Algiers (Algeria), Nov. 30, GNA – The Coalition for an Effective African Court on Human and Peoples’ Rights (the African Court Coalition) has called for support for the implementation of the Maputo Protocol on the rights of women in Africa 20 years after its adoption.
The Protocol to the African Charter on Human and Peoples’ Rights on the Rights of Women in Africa, also known as the Maputo Protocol on Women’s Rights, provides comprehensive rights for women and girls in Africa.
Speaking to the Ghana News Agency in Algiers, Algeria, on the sidelines of the just-ended Sixth African Union Judicial Dialogue, Ms. Sophia Ebby, African Court Coalition Coordinator, explained that the Protocol guaranteed extensive rights to women.

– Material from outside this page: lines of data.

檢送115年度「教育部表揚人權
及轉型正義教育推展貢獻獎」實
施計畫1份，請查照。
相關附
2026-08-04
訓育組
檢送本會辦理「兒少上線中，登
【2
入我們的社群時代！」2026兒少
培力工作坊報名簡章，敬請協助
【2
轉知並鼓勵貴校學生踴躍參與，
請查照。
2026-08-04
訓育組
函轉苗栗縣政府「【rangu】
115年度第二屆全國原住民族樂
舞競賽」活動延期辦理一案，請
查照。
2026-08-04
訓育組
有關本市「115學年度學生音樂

She said civil society organization, governmental and non-governmental entities must support the protocol by adopting and putting in place pragmatic measures towards its implementation, which included the right of women to take part in political processes.
Ms. Ebby said women’s social and political equality with men, improved autonomy in their reproductive health decisions, and an end to harmful traditional practices such as female genital mutilation, among others, must be eliminated where they still exist.
The African Court Coalition Coordinator noted that the Maputo Protocol also provided a wide spectrum of civil, political, economic, social, cultural, and environmental rights and is considered one of the most progressive human rights instruments globally.
She said, despite positive achievements registered recently in decision-making, women make up the largest proportion of our population.
“Women still remain vulnerable, at-risk, and impoverished due to the challenges caused by social, economic, cultural, and political marginalization, gender-based violence and discrimination against women, terrorism, conflict, and fundamentalism,” Ms. Ebby noted.
Explaining the role of the African Court Coalition, Ms. Ebby said it is a membership-based organisation made up of Civil Society Organisations, independent human rights institutions, and individual members advocating an effective and independent African Court.
She said the Coalition was formed in May 2003 in Niamey, Niger during the first conference to promote the Protocol to the African Charter on Human and People’s Rights on the Establishment of an African Court.
Ms. Ebby said the coalition had an interest in and commitment to a strong human rights protection mechanism in Africa.
“Our main objectives are to secure full ratification of the Protocol establishing the African Court and ensure that judges are nominated and elected in a transparent manner.
“We also provide a forum for civil society to actively participate in the establishment of the African Court and provide technical support to the African Union (AU) and the African Court,” she noted.
Ms. Ebby said since 2003, the coalition had undertaken a number of strategic activities geared towards the effective functioning of the continent’s first human rights court.
It had also undertaken a number of awareness-raising programmes with governments and conducted research on the need to nominate competent judges to the Court in line with the AU’s guidelines on nominations.